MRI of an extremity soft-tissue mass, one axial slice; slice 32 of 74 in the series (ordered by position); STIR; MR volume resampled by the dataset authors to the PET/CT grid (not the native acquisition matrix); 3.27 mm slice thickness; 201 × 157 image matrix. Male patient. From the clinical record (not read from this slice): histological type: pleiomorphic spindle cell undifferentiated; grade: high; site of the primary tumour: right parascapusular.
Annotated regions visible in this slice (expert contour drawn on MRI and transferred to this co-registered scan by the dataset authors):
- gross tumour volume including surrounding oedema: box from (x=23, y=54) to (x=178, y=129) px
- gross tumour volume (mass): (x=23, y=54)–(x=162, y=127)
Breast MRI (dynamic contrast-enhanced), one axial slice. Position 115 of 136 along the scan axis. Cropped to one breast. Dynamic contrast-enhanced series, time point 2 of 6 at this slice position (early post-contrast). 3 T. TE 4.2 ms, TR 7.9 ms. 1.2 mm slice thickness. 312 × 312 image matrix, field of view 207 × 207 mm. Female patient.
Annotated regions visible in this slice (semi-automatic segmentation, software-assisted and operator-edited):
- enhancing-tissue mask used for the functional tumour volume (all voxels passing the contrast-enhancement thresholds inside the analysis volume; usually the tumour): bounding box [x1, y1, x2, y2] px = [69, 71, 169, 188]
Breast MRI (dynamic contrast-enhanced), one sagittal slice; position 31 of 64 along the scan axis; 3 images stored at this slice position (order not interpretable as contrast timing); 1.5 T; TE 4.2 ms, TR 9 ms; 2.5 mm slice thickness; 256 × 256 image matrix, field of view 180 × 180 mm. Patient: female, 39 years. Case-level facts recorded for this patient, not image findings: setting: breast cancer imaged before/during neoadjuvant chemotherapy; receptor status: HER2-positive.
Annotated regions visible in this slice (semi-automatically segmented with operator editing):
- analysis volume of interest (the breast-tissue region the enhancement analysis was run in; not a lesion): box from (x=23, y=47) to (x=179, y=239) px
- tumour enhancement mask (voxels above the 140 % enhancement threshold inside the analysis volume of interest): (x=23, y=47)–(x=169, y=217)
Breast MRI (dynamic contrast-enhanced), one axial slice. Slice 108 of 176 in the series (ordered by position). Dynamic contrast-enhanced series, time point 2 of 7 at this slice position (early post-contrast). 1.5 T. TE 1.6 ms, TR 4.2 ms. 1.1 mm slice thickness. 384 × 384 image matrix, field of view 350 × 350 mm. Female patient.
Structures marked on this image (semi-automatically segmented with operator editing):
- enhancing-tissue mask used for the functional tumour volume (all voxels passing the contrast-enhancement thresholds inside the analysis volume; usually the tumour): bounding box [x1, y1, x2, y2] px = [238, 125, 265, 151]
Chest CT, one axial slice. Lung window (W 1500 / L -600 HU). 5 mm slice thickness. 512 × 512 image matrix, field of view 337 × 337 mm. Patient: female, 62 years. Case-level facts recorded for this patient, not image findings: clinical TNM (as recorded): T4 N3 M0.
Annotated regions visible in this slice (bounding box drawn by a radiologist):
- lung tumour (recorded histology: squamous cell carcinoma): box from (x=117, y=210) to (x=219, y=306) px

= = =

The range runs from the line with "Annotated regions visible in this slice (expert" up to and including the line with "207 mm. Female patient." in the listing above; please write out exactly those lines and nothing more.

**Worked solution:**
Annotated regions visible in this slice (expert contour drawn on MRI and transferred to this co-registered scan by the dataset authors):
- gross tumour volume including surrounding oedema: box from (x=23, y=54) to (x=178, y=129) px
- gross tumour volume (mass): (x=23, y=54)–(x=162, y=127)
Breast MRI (dynamic contrast-enhanced), one axial slice. Position 115 of 136 along the scan axis. Cropped to one breast. Dynamic contrast-enhanced series, time point 2 of 6 at this slice position (early post-contrast). 3 T. TE 4.2 ms, TR 7.9 ms. 1.2 mm slice thickness. 312 × 312 image matrix, field of view 207 × 207 mm. Female patient.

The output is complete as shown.